• _SHORT TASK_
Copy out the whole piece below about Madrid's Chueca neighborhood, word for word.

• _TEXT BLOCK_

The metro stop is a clear giveaway.
From the moment you step onto the platform at Chueca, seven rich, vibrant colors of the rainbow flag illuminate the underground station. And if that doesn’t give a clue that you’re about to enter the mecca of Lesbian, Gay, Bisexual and Transgender (LGBT) culture in Madrid, Spain, the goldmine of LGBT-friendly restaurants, clubs, bars and clothing stores should confirm that initial impression.
On the streets there are countless rainbow flags draped from wrought iron balconies of late 19th century Spanish buildings and creative stickers with words of encouragement and empowerment such as “Whoever you love Madrid loves you” are posted on many storefronts.
On a recent afternoon, the sun shone brightly as people went about their daily business. By the metro’s entrance a few people loitered and drank, while others sat under large umbrellas as they ate at sidewalk cafés.
As these groups enjoyed their activities, a few same sex couples were seen holding hands as they walked along Calle de Gravina.

• _LISTING_
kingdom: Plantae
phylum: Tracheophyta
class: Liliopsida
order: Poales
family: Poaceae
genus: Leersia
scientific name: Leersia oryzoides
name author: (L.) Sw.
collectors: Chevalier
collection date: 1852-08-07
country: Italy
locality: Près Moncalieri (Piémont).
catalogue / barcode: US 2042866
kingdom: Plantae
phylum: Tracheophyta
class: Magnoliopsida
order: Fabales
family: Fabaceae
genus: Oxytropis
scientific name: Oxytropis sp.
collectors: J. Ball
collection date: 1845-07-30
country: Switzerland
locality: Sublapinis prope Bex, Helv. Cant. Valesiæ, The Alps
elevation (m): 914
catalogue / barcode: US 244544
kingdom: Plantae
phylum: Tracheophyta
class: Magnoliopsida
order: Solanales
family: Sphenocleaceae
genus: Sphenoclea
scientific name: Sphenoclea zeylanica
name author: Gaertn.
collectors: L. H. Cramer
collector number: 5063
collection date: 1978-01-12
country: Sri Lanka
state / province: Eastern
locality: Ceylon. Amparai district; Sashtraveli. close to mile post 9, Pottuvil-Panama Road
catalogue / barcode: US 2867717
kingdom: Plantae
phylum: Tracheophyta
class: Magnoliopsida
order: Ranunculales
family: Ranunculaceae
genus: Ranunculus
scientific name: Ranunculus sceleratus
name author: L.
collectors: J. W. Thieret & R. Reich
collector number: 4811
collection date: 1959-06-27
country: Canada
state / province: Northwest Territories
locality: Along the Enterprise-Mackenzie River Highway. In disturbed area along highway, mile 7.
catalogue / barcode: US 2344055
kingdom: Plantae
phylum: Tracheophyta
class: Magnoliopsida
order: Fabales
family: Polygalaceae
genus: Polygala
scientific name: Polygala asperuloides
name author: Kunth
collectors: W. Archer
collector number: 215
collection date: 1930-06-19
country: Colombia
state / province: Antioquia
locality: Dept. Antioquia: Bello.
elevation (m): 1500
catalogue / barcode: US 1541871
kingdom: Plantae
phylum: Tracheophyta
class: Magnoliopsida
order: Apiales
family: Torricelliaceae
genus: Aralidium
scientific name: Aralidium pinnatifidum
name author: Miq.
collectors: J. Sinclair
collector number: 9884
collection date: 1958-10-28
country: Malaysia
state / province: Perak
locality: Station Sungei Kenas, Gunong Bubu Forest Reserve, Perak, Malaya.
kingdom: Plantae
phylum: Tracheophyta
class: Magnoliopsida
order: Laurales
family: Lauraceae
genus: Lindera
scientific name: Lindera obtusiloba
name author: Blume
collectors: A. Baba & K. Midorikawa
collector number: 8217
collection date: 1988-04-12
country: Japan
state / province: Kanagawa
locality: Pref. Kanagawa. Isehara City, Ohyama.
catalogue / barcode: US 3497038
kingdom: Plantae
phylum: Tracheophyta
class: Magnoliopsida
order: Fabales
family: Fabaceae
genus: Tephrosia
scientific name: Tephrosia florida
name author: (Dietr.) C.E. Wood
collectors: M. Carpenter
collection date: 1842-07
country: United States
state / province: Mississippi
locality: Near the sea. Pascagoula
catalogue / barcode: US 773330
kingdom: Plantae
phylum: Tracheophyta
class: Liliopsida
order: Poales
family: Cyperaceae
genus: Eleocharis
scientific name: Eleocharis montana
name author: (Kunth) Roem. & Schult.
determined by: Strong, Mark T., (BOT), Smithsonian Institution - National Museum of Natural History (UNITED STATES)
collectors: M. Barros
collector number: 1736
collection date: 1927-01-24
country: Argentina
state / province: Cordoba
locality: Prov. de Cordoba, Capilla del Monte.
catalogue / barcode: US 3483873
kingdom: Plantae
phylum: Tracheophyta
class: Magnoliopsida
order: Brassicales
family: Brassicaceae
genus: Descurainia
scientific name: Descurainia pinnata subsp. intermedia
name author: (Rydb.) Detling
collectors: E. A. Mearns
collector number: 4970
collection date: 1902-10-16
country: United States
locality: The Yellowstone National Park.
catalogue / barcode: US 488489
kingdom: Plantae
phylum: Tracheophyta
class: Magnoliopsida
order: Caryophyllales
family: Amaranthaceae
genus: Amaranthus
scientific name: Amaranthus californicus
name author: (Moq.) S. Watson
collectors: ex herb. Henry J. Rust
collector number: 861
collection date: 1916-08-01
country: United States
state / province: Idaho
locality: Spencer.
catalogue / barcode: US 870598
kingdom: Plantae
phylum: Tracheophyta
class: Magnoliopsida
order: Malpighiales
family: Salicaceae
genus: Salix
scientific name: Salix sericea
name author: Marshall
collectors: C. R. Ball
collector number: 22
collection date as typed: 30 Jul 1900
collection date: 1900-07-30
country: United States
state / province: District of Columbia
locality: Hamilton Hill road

• _EXPECTED ANSWER_
The metro stop is a clear giveaway.
From the moment you step onto the platform at Chueca, seven rich, vibrant colors of the rainbow flag illuminate the underground station. And if that doesn’t give a clue that you’re about to enter the mecca of Lesbian, Gay, Bisexual and Transgender (LGBT) culture in Madrid, Spain, the goldmine of LGBT-friendly restaurants, clubs, bars and clothing stores should confirm that initial impression.
On the streets there are countless rainbow flags draped from wrought iron balconies of late 19th century Spanish buildings and creative stickers with words of encouragement and empowerment such as “Whoever you love Madrid loves you” are posted on many storefronts.
On a recent afternoon, the sun shone brightly as people went about their daily business. By the metro’s entrance a few people loitered and drank, while others sat under large umbrellas as they ate at sidewalk cafés.
As these groups enjoyed their activities, a few same sex couples were seen holding hands as they walked along Calle de Gravina.